____ Given records

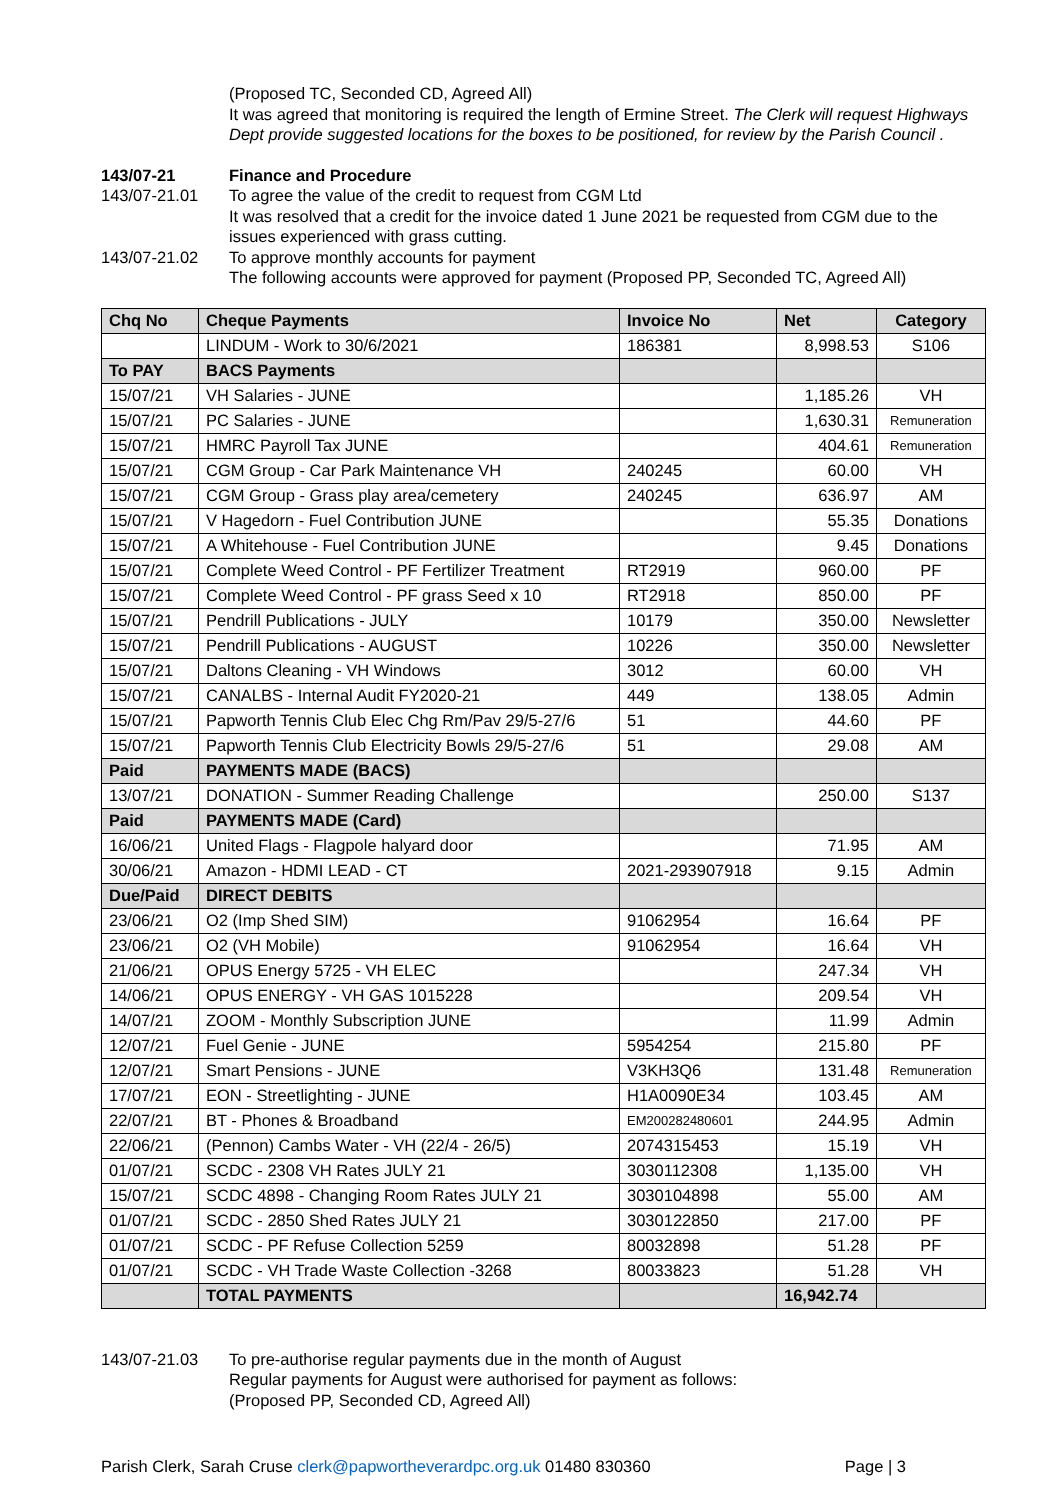(Proposed TC, Seconded CD, Agreed All)
It was agreed that monitoring is required the length of Ermine Street. The Clerk will request Highways Dept provide suggested locations for the boxes to be positioned, for review by the Parish Council .
143/07-21 Finance and Procedure
143/07-21.01 To agree the value of the credit to request from CGM Ltd
It was resolved that a credit for the invoice dated 1 June 2021 be requested from CGM due to the issues experienced with grass cutting.
143/07-21.02 To approve monthly accounts for payment
The following accounts were approved for payment (Proposed PP, Seconded TC, Agreed All)
| Chq No | Cheque Payments | Invoice No | Net | Category |
| --- | --- | --- | --- | --- |
| | LINDUM - Work to 30/6/2021 | 186381 | 8,998.53 | S106 |
| To PAY | BACS Payments | | | |
| 15/07/21 | VH Salaries - JUNE | | 1,185.26 | VH |
| 15/07/21 | PC Salaries - JUNE | | 1,630.31 | Remuneration |
| 15/07/21 | HMRC Payroll Tax JUNE | | 404.61 | Remuneration |
| 15/07/21 | CGM Group - Car Park Maintenance VH | 240245 | 60.00 | VH |
| 15/07/21 | CGM Group - Grass play area/cemetery | 240245 | 636.97 | AM |
| 15/07/21 | V Hagedorn - Fuel Contribution JUNE | | 55.35 | Donations |
| 15/07/21 | A Whitehouse - Fuel Contribution JUNE | | 9.45 | Donations |
| 15/07/21 | Complete Weed Control - PF Fertilizer Treatment | RT2919 | 960.00 | PF |
| 15/07/21 | Complete Weed Control - PF grass Seed x 10 | RT2918 | 850.00 | PF |
| 15/07/21 | Pendrill Publications - JULY | 10179 | 350.00 | Newsletter |
| 15/07/21 | Pendrill Publications - AUGUST | 10226 | 350.00 | Newsletter |
| 15/07/21 | Daltons Cleaning - VH Windows | 3012 | 60.00 | VH |
| 15/07/21 | CANALBS - Internal Audit FY2020-21 | 449 | 138.05 | Admin |
| 15/07/21 | Papworth Tennis Club Elec Chg Rm/Pav 29/5-27/6 | 51 | 44.60 | PF |
| 15/07/21 | Papworth Tennis Club Electricity Bowls 29/5-27/6 | 51 | 29.08 | AM |
| Paid | PAYMENTS MADE (BACS) | | | |
| 13/07/21 | DONATION - Summer Reading Challenge | | 250.00 | S137 |
| Paid | PAYMENTS MADE (Card) | | | |
| 16/06/21 | United Flags - Flagpole halyard door | | 71.95 | AM |
| 30/06/21 | Amazon - HDMI LEAD - CT | 2021-293907918 | 9.15 | Admin |
| Due/Paid | DIRECT DEBITS | | | |
| 23/06/21 | O2 (Imp Shed SIM) | 91062954 | 16.64 | PF |
| 23/06/21 | O2 (VH Mobile) | 91062954 | 16.64 | VH |
| 21/06/21 | OPUS Energy 5725 - VH ELEC | | 247.34 | VH |
| 14/06/21 | OPUS ENERGY - VH GAS 1015228 | | 209.54 | VH |
| 14/07/21 | ZOOM - Monthly Subscription JUNE | | 11.99 | Admin |
| 12/07/21 | Fuel Genie - JUNE | 5954254 | 215.80 | PF |
| 12/07/21 | Smart Pensions - JUNE | V3KH3Q6 | 131.48 | Remuneration |
| 17/07/21 | EON - Streetlighting - JUNE | H1A0090E34 | 103.45 | AM |
| 22/07/21 | BT - Phones & Broadband | EM200282480601 | 244.95 | Admin |
| 22/06/21 | (Pennon) Cambs Water - VH (22/4 - 26/5) | 2074315453 | 15.19 | VH |
| 01/07/21 | SCDC - 2308 VH Rates JULY 21 | 3030112308 | 1,135.00 | VH |
| 15/07/21 | SCDC 4898 - Changing Room Rates JULY 21 | 3030104898 | 55.00 | AM |
| 01/07/21 | SCDC - 2850 Shed Rates JULY 21 | 3030122850 | 217.00 | PF |
| 01/07/21 | SCDC - PF Refuse Collection 5259 | 80032898 | 51.28 | PF |
| 01/07/21 | SCDC - VH Trade Waste Collection -3268 | 80033823 | 51.28 | VH |
| | TOTAL PAYMENTS | | 16,942.74 | |
143/07-21.03 To pre-authorise regular payments due in the month of August
Regular payments for August were authorised for payment as follows:
(Proposed PP, Seconded CD, Agreed All)
Parish Clerk, Sarah Cruse clerk@papworthеverardpc.org.uk 01480 830360 Page | 3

________

### Exercise description
Look through the listing, and copy each line that contains the word "Collection".

### Reply
| 01/07/21 | SCDC - PF Refuse Collection 5259 | 80032898 | 51.28 | PF |
| 01/07/21 | SCDC - VH Trade Waste Collection -3268 | 80033823 | 51.28 | VH |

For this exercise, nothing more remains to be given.